This protocol applies when patients with severe persistent allergic rhinitis have not achieved symptom resolution — including nasal congestion, rhinorrhea, sneezing, nasal pruritus, and ocular symptoms — despite standard first-line management.
The patient has severe persistent allergic rhinitis: symptoms occur more than four days per week and more than four weeks per year, and their severity is impacting quality of life — affecting asthma control, sleep, sports participation, or school or work performance.
Initial management with allergen avoidance and patient education, combined with an intranasal corticosteroid plus an oral or intranasal antihistamine, an oral leukotriene receptor antagonist, or intranasal cromolyn, was attempted. The goal — resolution of nasal congestion, rhinorrhea, sneezing, nasal pruritus, and ocular symptoms — was not achieved.
For severe persistent symptoms unresponsive to the above, a form of immunotherapy may be considered.

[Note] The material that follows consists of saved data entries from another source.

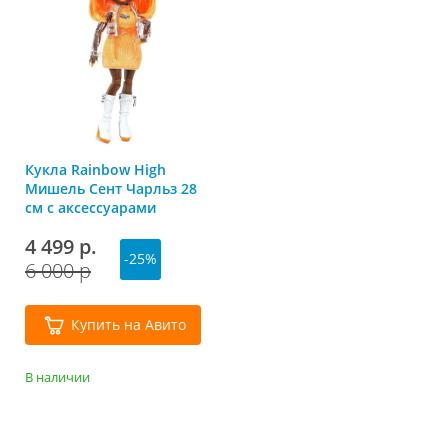
Кукла Rainbow High
Мишель Сент Чарльз 28
см с аксессуарами
Рейнбоу Хай
4 499 р.
-25%
6 000 р
Купить на Авито
В наличии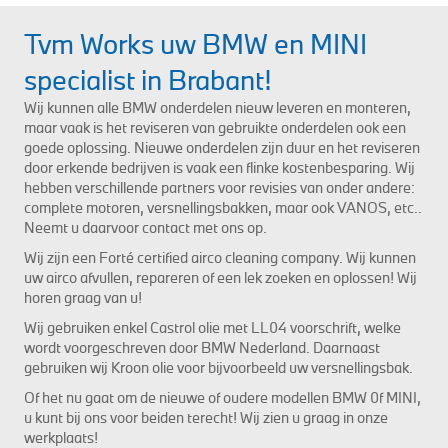
Tvm Works uw BMW en MINI
specialist in Brabant!
Wij kunnen alle BMW onderdelen nieuw leveren en monteren,
maar vaak is het reviseren van gebruikte onderdelen ook een
goede oplossing. Nieuwe onderdelen zijn duur en het reviseren
door erkende bedrijven is vaak een flinke kostenbesparing. Wij
hebben verschillende partners voor revisies van onder andere:
complete motoren, versnellingsbakken, maar ook VANOS, etc..
Neemt u daarvoor contact met ons op.
Wij zijn een Forté certified airco cleaning company. Wij kunnen
uw airco afvullen, repareren of een lek zoeken en oplossen! Wij
horen graag van u!
Wij gebruiken enkel Castrol olie met LL04 voorschrift, welke
wordt voorgeschreven door BMW Nederland. Daarnaast
gebruiken wij Kroon olie voor bijvoorbeeld uw versnellingsbak.
Of het nu gaat om de nieuwe of oudere modellen BMW 0f MINI,
u kunt bij ons voor beiden terecht! Wij zien u graag in onze
werkplaats!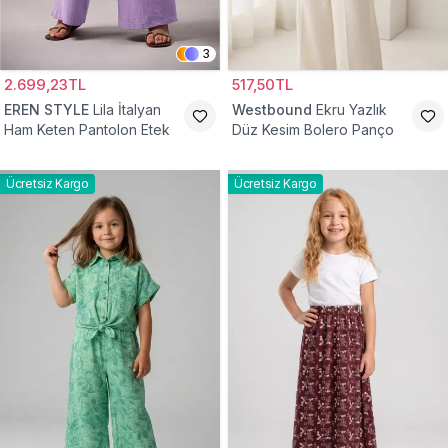
3
2.699,23TL
517,50TL
EREN STYLE
Lila İtalyan
Westbound
Ekru Yazlık
Ham Keten Pantolon Etek
Düz Kesim Bolero Panço
Ücretsiz Kargo
Ücretsiz Kargo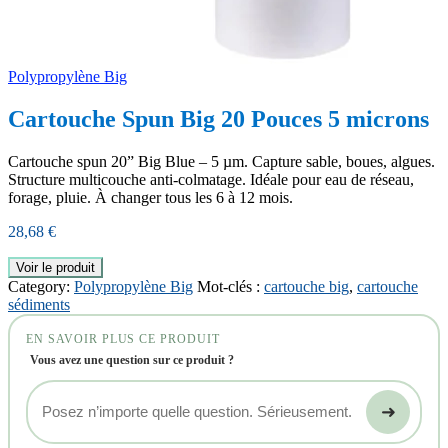
Polypropylène Big
Cartouche Spun Big 20 Pouces 5 microns
Cartouche spun 20” Big Blue – 5 µm. Capture sable, boues, algues.
Structure multicouche anti-colmatage. Idéale pour eau de réseau,
forage, pluie. À changer tous les 6 à 12 mois.
28,68
€
Voir le produit
Category:
Polypropylène Big
Mot-clés :
cartouche big
,
cartouche
sédiments
EN SAVOIR PLUS CE PRODUIT
Vous avez une question sur ce produit ?
➜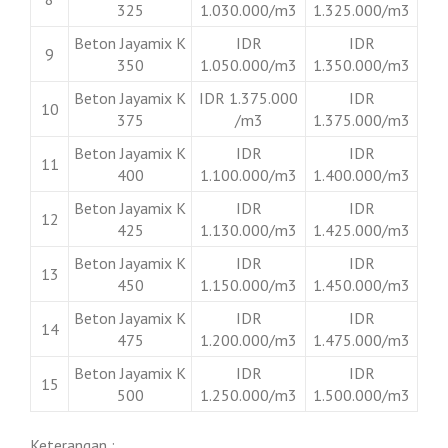
325
1.030.000/m3
1.325.000/m3
Beton Jayamix K
IDR
IDR
9
350
1.050.000/m3
1.350.000/m3
Beton Jayamix K
IDR 1.375.000
IDR
10
375
/m3
1.375.000/m3
Beton Jayamix K
IDR
IDR
11
400
1.100.000/m3
1.400.000/m3
Beton Jayamix K
IDR
IDR
12
425
1.130.000/m3
1.425.000/m3
Beton Jayamix K
IDR
IDR
13
450
1.150.000/m3
1.450.000/m3
Beton Jayamix K
IDR
IDR
14
475
1.200.000/m3
1.475.000/m3
Beton Jayamix K
IDR
IDR
15
500
1.250.000/m3
1.500.000/m3
Keterangan :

The complete regimen — including the specific modality, patient selection criteria, and all clinical considerations — is detailed in the full protocol.
Severity can be divided into mild (symptoms do not interfere with quality of life) or severe (symptoms impact asthma control, sleep, sports participation, or school or work performance).
Frequency can be divided into intermittent or persistent (more than four days per week and more than four weeks per year, respectively).
Consider subcutaneous or sublingual immunotherapy.
Immunotherapy should be considered for moderate or severe persistent allergic rhinitis that is not responsive to usual treatments, in patients who cannot tolerate standard therapies or who want to avoid long-term medication use, and in patients with allergic asthma.
Patients with more severe disease not responding to intranasal corticosteroids with or without second-line therapies should be referred for consideration of immunotherapy.